■ AIM OF THE EXERCISE
Nothing but the lines from the first line of the entries through the line with "Document page, 1500x1125 pixels." should appear in the answer, transcribed exactly and free of pictures.

Start of Block

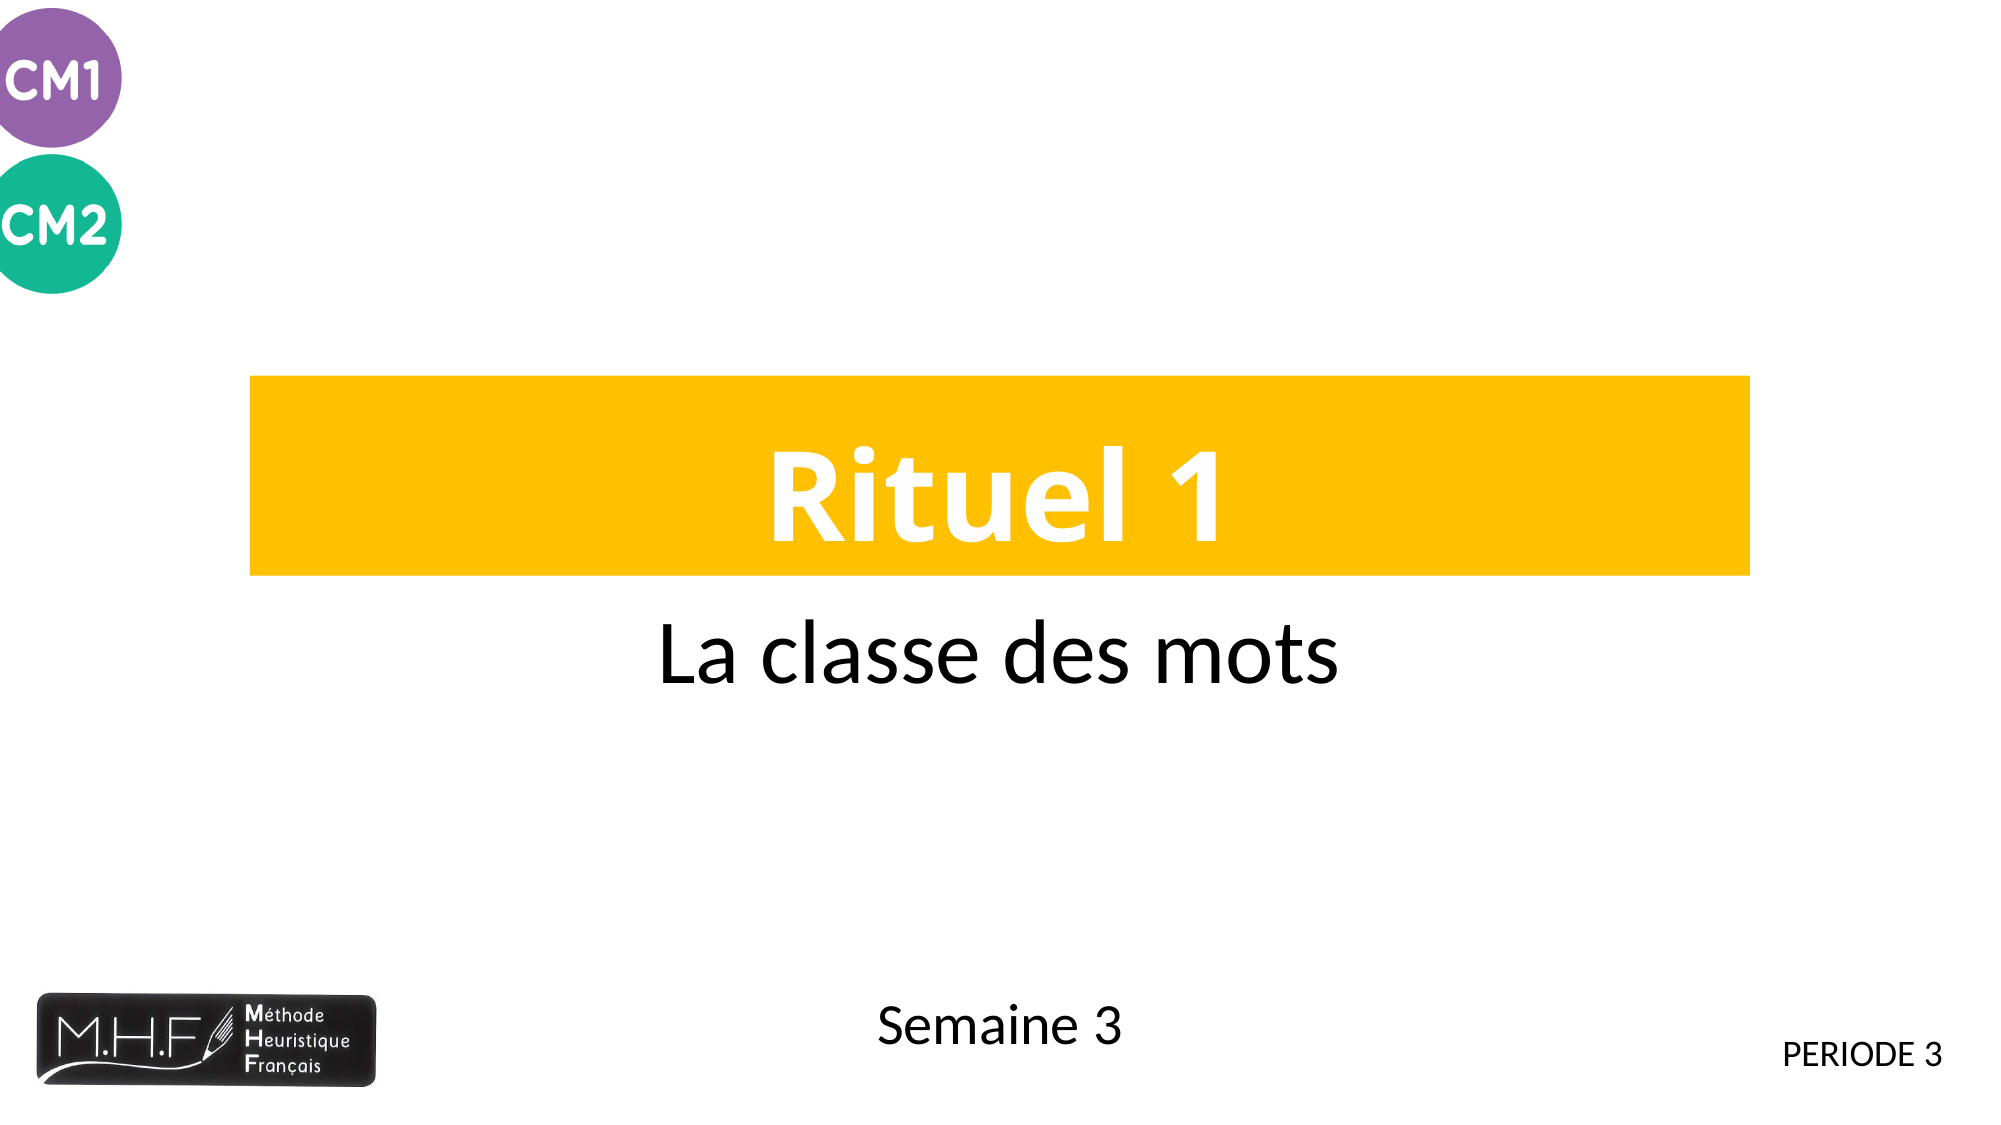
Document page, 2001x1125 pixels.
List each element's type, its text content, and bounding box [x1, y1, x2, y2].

picture [33, 990, 379, 1089]
text_box Semaine 3 [249, 987, 1750, 1118]
text_box PERIODE 3 [1750, 1021, 1967, 1082]
title Rituel 1 [249, 375, 1750, 576]
picture [0, 0, 134, 298]
subtitle La classe des mots [249, 597, 1750, 869]
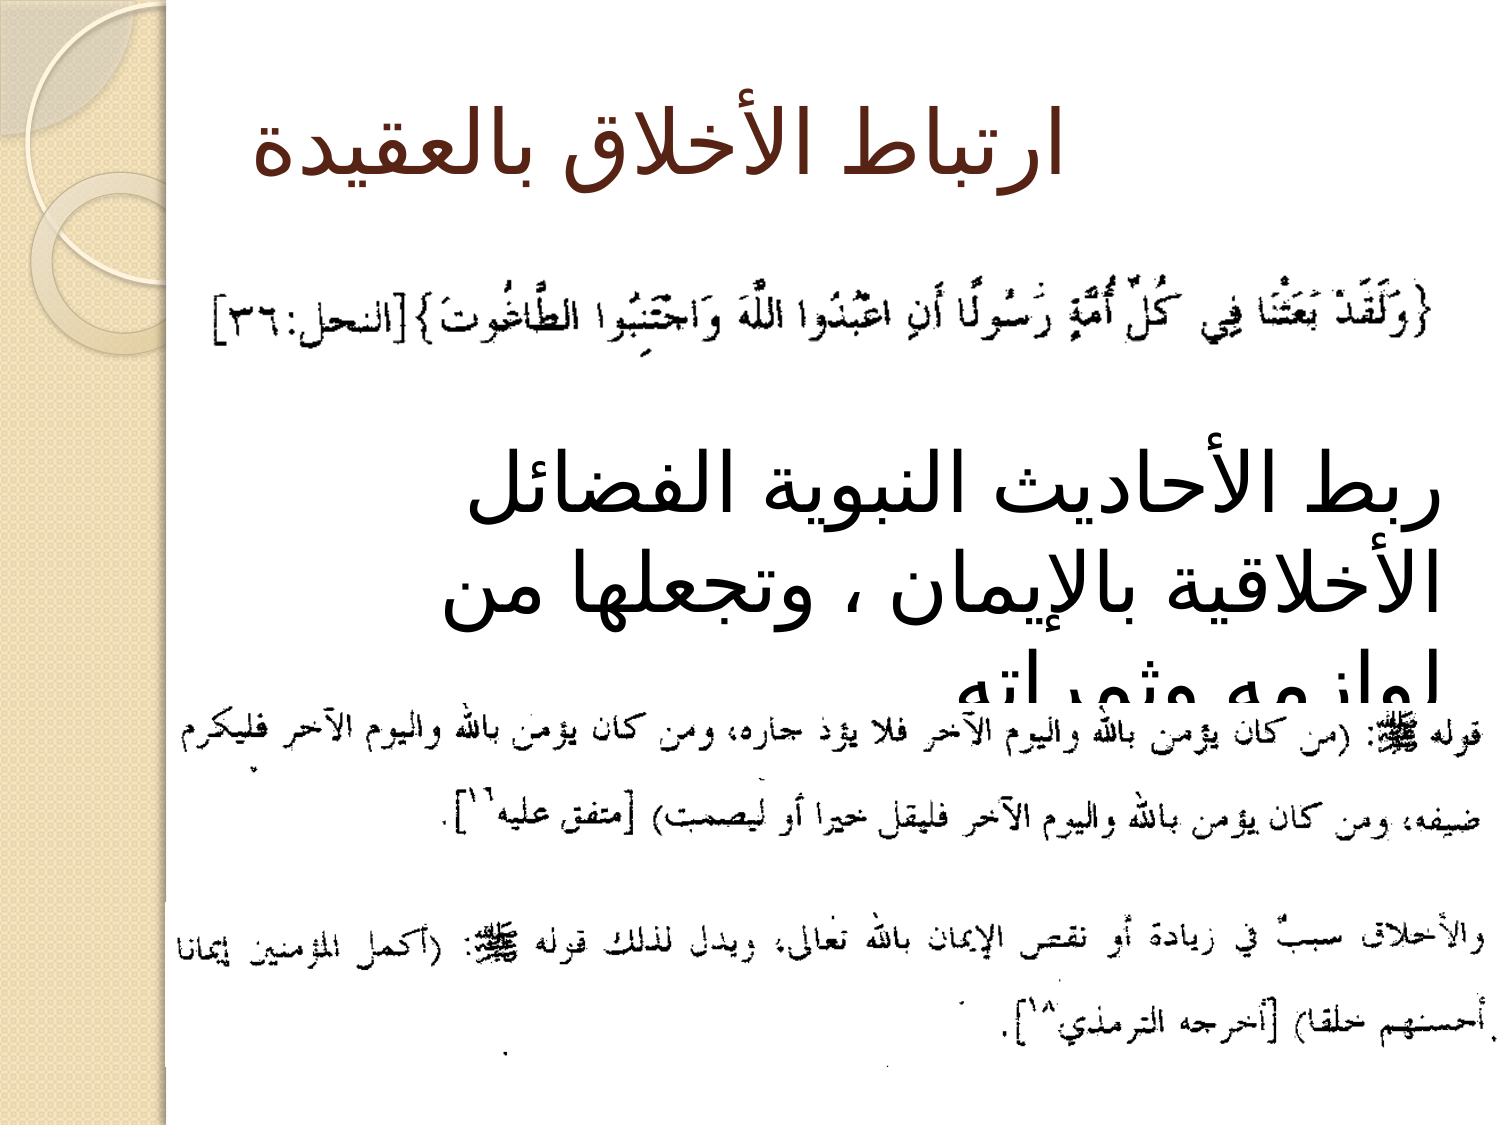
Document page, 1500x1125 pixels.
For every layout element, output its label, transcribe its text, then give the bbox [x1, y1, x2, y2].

End of Block

■ ANSWER BELOW
Document page, 2001x1125 pixels.
List each element's type, its text content, and bounding box [x1, y1, x2, y2].

picture [33, 990, 379, 1089]
text_box Semaine 3 [249, 987, 1750, 1118]
text_box PERIODE 3 [1750, 1021, 1967, 1082]
title Rituel 1 [249, 375, 1750, 576]
picture [0, 0, 134, 298]
subtitle La classe des mots [249, 597, 1750, 869]
Document page, 1500x1125 pixels.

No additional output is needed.